JUVENILE JUSTICE OF JUVENILE RIGHTS?

Barry Weisberg, J.D.

In the last decade it has become painfully evident that the entire system of juvenile justice, established over one hundred years ago to safeguard the special rights of children and youth, has been usurped by policies of "juvenile delinquency" and punishment. None of the presidential candidates understood nor addressed this reality last year. At the dawn of a new century U.S. children are more at risk from harsh, cruel and inhuman punishment, or from violence, than the children of any industrial democracy in the world. US children under the age of fifteen are twelve times more likely to die of gunfire, sixteen times more likely to be murdered by a gun and eleven times more likely to commit suicide than the children of Europe. All too often it is the violence against children that propels many into "delinquency."

There are seventy million children in the United States. One in two children live with a single parent at some point in life; one in three is born to unmarried parents, will be poor at some point in life or is behind a year in school. Nearly three million children are suspected of suffering from child abuse and neglect and 600,000 are in foster care. On any given day there are an estimated 100,000 children and youth in detention, corrections or shelter facilities in the United States and 9,000 children in adult jails. The U.S. has a higher proportion of children living in poverty than any other industrial country. Current plans to "leave no child behind" ignores the reality that most children in America do not get a start in life that insures human needs or human rights.

The treatment of minority youth belies the entire proposition of equal justice under the law. African American youth ages 10-17 represent just 15% of their age group but 26% of arrests, 32% of delinquency referrals to juvenile court; 41% of those detained in delinquency cases; 46% in corrections institutions and 52% of those transferred to adult court after judicial hearings.

Almost all of the fundamental goals and procedures once existing in juvenile court to safeguard the rights of children have been abandoned. Confidentiality is disappearing. There is a wholesale lowering of the age at which juveniles can be prosecuted as adults. There is a steady growth of mandatory minimums; the expansion of crime categories for automatic prosecution as adults; the granting of exclusive authority to prosecutors to decide which juveniles will be prosecuted as adults; and the widespread limiting of discretion for judges to overturn the decisions of prosecutors or police.

The United States has failed to live up to almost every important international standard for the treatment of children. It remains one of only two nations in the world that has not ratified the Convention on the Rights of the Child. Critical child safety net policies exist in 23 other industrial countries, but not the United States. While the United States remains the unrivaled goliath in military technology, military exports, defense expenditures and billionaires, it ranks 17th in low birth weight children, 18th in the gap between rich and poor children, 21st in eight grade math scores and 22nd in infant mortality.
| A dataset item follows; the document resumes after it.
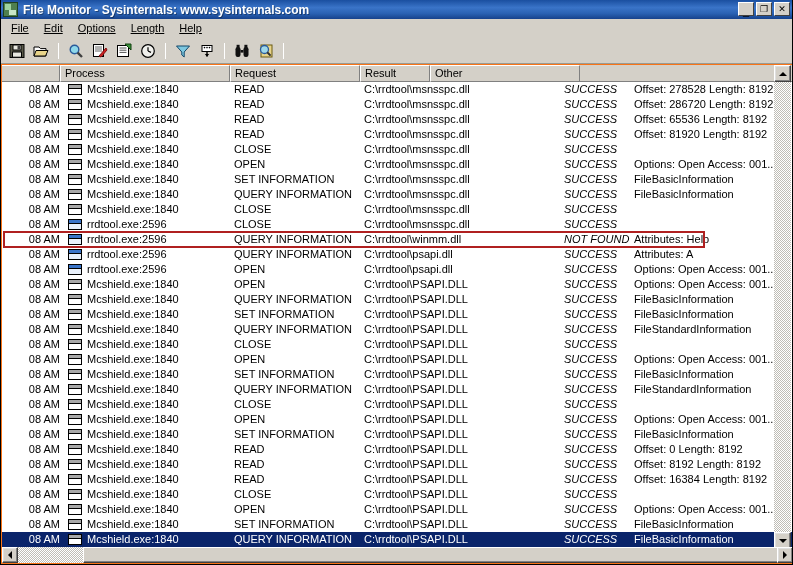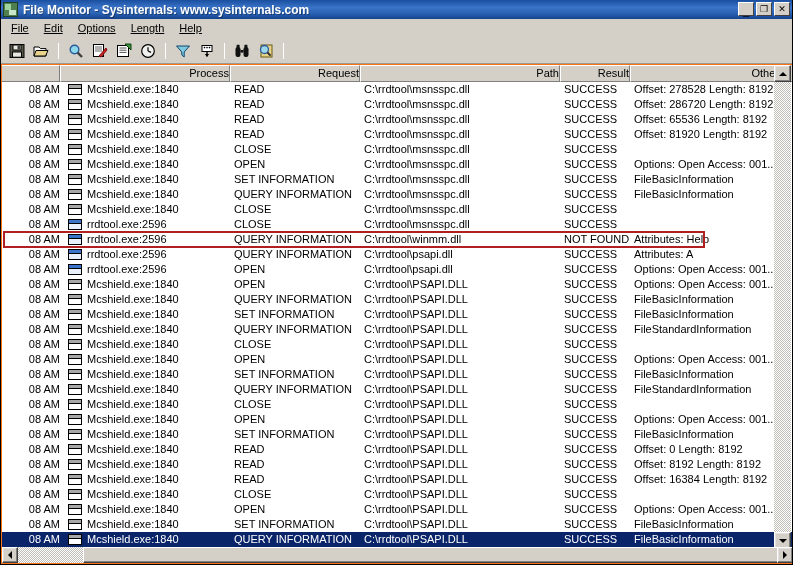"Process" .hcell { text-align: right -> none }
The causes of this tragedy are complex. Public policy has historically invested more in the human needs of those at the end of life than those at the beginning of life; more in higher education than lower education; more in education than early child development; more in prison cells than classrooms; and more in juvenile justice than insuring the rights of children and juveniles. Attitudes toward children and youth are plagued by denial, delusion and deception. Elected officials tell us that "children are our future" while they ignore the plight of children today.
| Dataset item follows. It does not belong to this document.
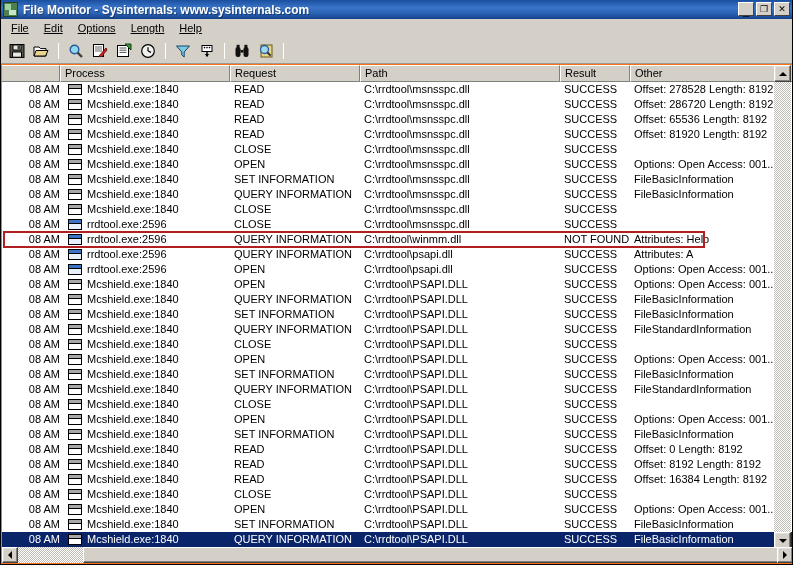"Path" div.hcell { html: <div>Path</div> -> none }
To the entire direction of U.S. policy today toward children is at best misguided, and at worse, contrary to the fundamental international guarantees for human rights. We require child, youth, women and family impact requirements for all relevant policy at the federal, state, country and city levels, with corresponding budgetary analysis; a local criminal justice punishment build down and a local violence and crime prevention build up; widespread creation of family-school-community violence prevention and peace promotion strategies; and dozens of other policy initiatives which are not discussed today.

It would be a mistake to think that anything now being proposed at either the Federal or State level will reverse the long standing dis-investment in children and or the escalation of punishment. Pity the pious adults who have abandoned America’s children.

End, 752 Words, January 23, 2001

Adapted from the Power Point Presentation, JUVENILE JUSTICE OR JUVENILE RIGHTS?, to the California Judicial Council Conference, January 25-26, 2001, San Diego, California. Barry Weisberg, J.D, is Executive Director of the Violence Prevention Peace Promotion Strategy and an international consultant on global violence. In 1999 he presented REDUCING & PREVENTING GLOBAL VIOLENCE AGAINST AND BY CHILDREN to the World Violence and Children Conference.